Toward 21st-Century Cellular Neurobiology-Inspired AI

We live in two worlds: the internal world and the external world. Much of the brain is composed of billions of neurons, each receiving input from thousands of other neurons. In the 20th century, neuroscience assumed that neurons as “Integrate-And-Fire Models” summed all their inputs (from the internal world and the external world) to generate an output—a concept upon which many current brain theories and AI systems are based. If you combine these two worlds in such a simplistic way, doesn’t that kill the possibility of meaningful reasoning at the cellular level? 

Not only does it suffocate reasoning, but this cellular behavior is inherently selfish and called selfish neurons—because these neurons propagate their own “opinions” without regard for their neighbors, increasing chaos and contradictions, resulting in excessive energy consumption and extended training times. Misleading understanding of our cellular foundations, creating technology based on the same flawed understanding, with lack of cooperation is increasing chaos, contradictions, and destroying harmony. Lives are increasingly filled with self-doubt, uncertainties, selfishness, and a lack of purpose in the grander scheme of things. 

21st-century neuroscience has revealed that some neurons, particularly pyramidal Two-Point Neurons (TPNs), have two points of input integration. They combine information from within the brain (the internal world) at one point and information from the external environment at another. These neurons are highly cooperative, they fire when there is a match between these two worlds. Disruptions in these interactions are linked to states of unconsciousness and conditions such as intellectual disabilities, which impair reasoning. 

TREND’s recent research indicates that neocortical pyramidal neurons in the mammalian brain regulate mental states, ranging from rapid eye movement (REM) and slow-wave sleep to typical wakefulness and imaginative thought. Their findings suggest that these cellular mechanisms could be embodied in machines to develop future economical AI chips with intrinsic common sense and morality. 

Bridging the gap between the brain and the mind

In states of wakefulness and imaginative thought, the internal context amplifies only those external stimuli that align with it, enabling the generation of a unique perspective (original thought) that transcends existing beliefs or experiences. 

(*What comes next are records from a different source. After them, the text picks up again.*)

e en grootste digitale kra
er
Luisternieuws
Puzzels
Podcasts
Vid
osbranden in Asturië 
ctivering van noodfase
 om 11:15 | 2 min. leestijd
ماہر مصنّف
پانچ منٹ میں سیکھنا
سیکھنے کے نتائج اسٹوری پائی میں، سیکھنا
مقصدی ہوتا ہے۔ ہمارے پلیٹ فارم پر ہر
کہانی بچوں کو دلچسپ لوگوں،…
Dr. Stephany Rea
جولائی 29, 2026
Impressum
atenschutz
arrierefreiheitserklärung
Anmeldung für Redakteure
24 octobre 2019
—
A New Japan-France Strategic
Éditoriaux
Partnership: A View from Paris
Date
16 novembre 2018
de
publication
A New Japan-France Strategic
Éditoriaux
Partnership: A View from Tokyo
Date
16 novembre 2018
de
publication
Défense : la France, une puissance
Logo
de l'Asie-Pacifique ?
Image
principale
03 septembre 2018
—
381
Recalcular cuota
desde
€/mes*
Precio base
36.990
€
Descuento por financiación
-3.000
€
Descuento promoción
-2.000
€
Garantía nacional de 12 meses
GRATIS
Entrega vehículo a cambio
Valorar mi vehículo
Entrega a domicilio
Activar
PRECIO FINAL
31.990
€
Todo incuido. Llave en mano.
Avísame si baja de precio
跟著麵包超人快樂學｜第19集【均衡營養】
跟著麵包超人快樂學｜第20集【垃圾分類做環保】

Simulation results show that this somatic-level flexible integration of somatic and contextual currents enables the propagation of more coherent signals (bursts) when transitioning from SW sleep to the wakeful thought state. These results align with the simulations performed using high-resolution modeling of complex layer 5 pyramidal neurons. The convergence of these two distinct and independent methods supports convergent validity. Furthermore, the simulation results indicate that this approach requires a reduced number of overall events (both singlets and bursts) in the system to generate external stimuli. Use of complex TPNs in machine learning have demonstrated a significant performance improvement over Transformers (the backbone of ChatGPT) in terms of learning speed and energy efficiency.